12 Mart 2010 Cuma

GÜLE GÜLE ABDÜLCANBAZ

Kamera; Güven Bozcaada

 Usta ellerden doğmuş taş evler. Sanki
açık pencerelerinden yanık sesli
kızların söylediği türküler duyuluyor.
Şarkıya biraz kulak verdiğiniz de, hangi
dilde söylendiğini anlamasanız da, hangi
dinin boşrol oynadığını
  bilmeseniz de; buralarda
güzel,faydalı insanların yaşadığının
kokusunu duyuyorsunuz.
Ve içe çekerken, gökyüzünün
harika genişliğini duyumsarken;
insan olan siz; diğer insanların
kavgasından uzak kalışınızın
sevincini yaşıyorsunuz...

                                   GÜLE GÜLE ABDÜLCANBAZ


Dur gitme desek; “ Bizleri bırakma Abdülcanbaz “ desek; Abdülcanbaz bizi dinlemez! O her zaman kendi bildiğini, kendi inanmışlığını yaşar. Şimdi de orta yaş bedenini biraz dinlendirme adına; bu diyarları terk ediyor. Sanırım, onu özledikçe, onu yaşatacak, binlerce sanat eserini tekrardan okuyacağız. Bir-kaç çizgide nelerin de hayat bulacağını, hangi mücadelelerin de verileceğini; sil baştan öğrenip, içimizdeki korkak Abdülcanbaz’ı uyandırmaya çalışacağız…

Turhan Selçuk 88 yaşında, daha binlerce hikâyeye, karikatüre can ve ruh vereceği zamanlara veda etti. Abdülcanbaz’ın isim babası Aziz Nesin ecelinden önce öldürülmek istendiği halde; o da eceliyle çoktan veda etti bu memlekete. Aynı Abdülcanmaz gibi, ruh ve çizgilerin, kelimelerin; usta sanatçı eliyle ruh ve bedene büründürülmüş bir sürü hikâye bıraktı bizlere.

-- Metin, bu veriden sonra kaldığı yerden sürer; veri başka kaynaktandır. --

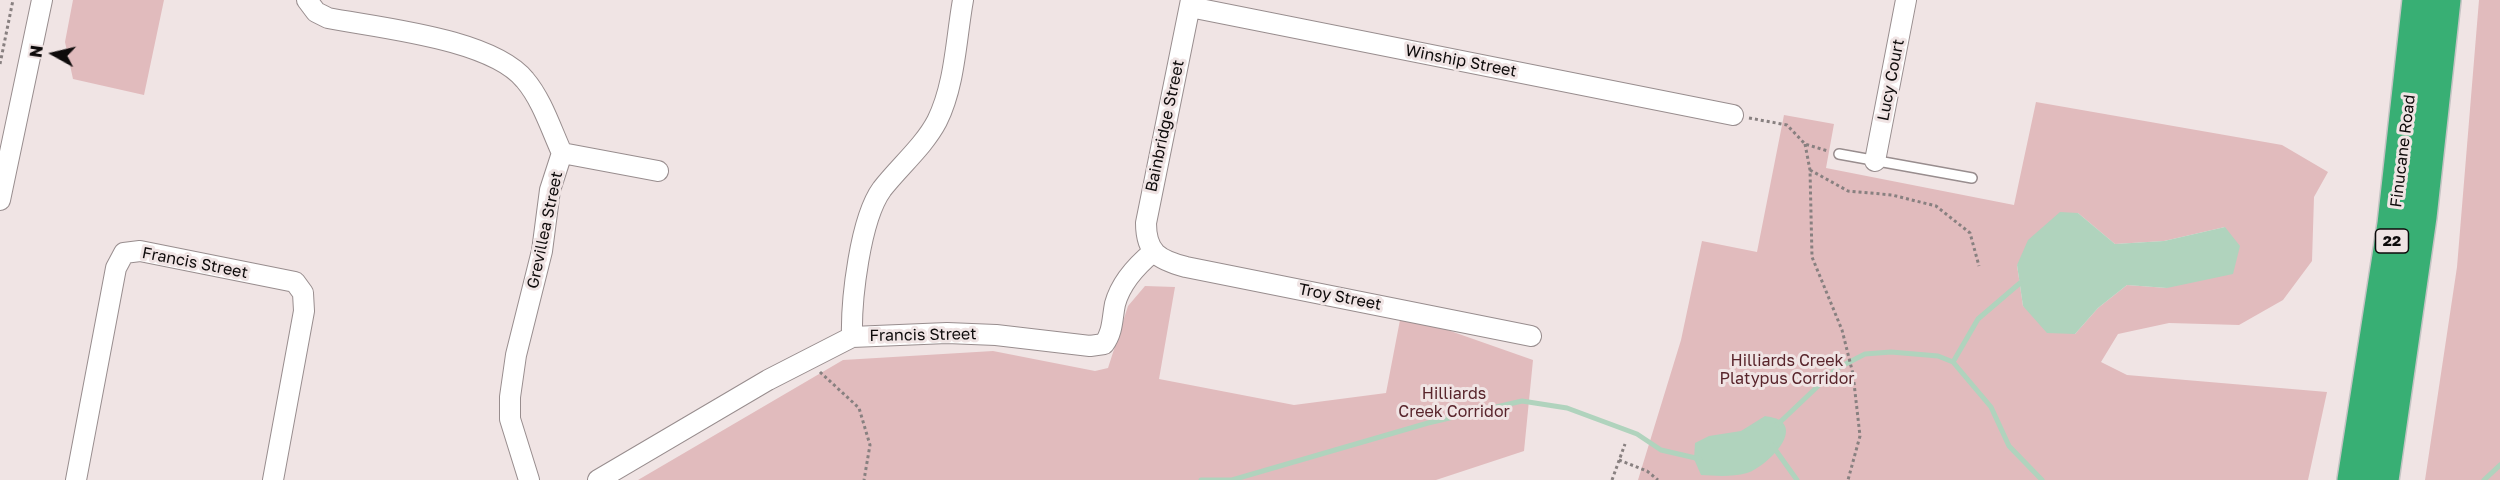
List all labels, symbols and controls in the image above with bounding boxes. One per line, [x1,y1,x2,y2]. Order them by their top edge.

Hiç unutulmaması, sürekli hatırlanması gereken bir şey vardır ki; adı sanat olan, adı emek olan hiçbir şey; BOŞA GİTMİYOR. İster karikatür, ister hikâye, ister makale, ister tiyatro yaratın; emek, mizah, akıl ve gerçekler ile beslendiği zaman; o kendi zamanının çok ötesine geçiyor. ABDÜLCANBAZLAR doğar ve ölümsüz bir ruhla yaşamaya devam ederler.

Turhan Selçuk, 88 yıllık hayatın içine ülkemizin gerçeklerini; sanat eliyle tespitlerini sığdırdı. Ardından gözyaşları dökülecek, binlerce övgü yapılacak. Bir sanatçının ölümü olduğu için; yaşarken sanatının sesine ses, eline el veremediğimiz için; şimdi daha fazla sarılacağız Turhan Selçuk’un Abdülcanmaz tiplemesine. Çizgi, ruh ve bedene bürünmüş, haksızlıkların, adaletsizliklerin, hainlerin karşısında olmuş. Bizim sessiz kaldığımız zaman, bizim aldatıldığımız, acı çektiğimiz zamanlarda; Abdülcanbaz güçlü elinin Osmanlı tokadı ile bizi savunmuştur.

Bu güzel ülkenin mizah, sanat ve sevgi dolu insanları her devirde kendi manevi kurtarıcısını çıkarmıştır ortaya. Kimi, Veysel ismi ile Yunus ismi ile… Kimi Mevlana sabrı, hoşgörüsüyle, kimi Pir Sultan Abdal derinliğiyle… Bazen Hoca Nasrettin kurnazlığında yol bulmuş, bazen Salako, İnek Şaban görüntülerinde yardım etmişler can çekişen bedenlerimize.

Abdülcanbaz’da 1957 senelerinde doğmuş ve o gün bugün; ülkemizde, bizim için yaşamış. Bizim için kurnaz, iş bilen, güçlü bedene sahip, bizim için; umut, ümit, kurtarıcı olmuştur. Abdülcanmaz, hainleri, şaklabanları, hoyratları, ahlaksızları, utanmazları, arlanmazları sevmez! O gözü- gönlü yaşlı, acıları katmerli olanların bedenleri ile birlikte olmuş, onların masum bakışlarında, saf aldanışlarındaki çıkmaz sokakları aydınlatmıştır.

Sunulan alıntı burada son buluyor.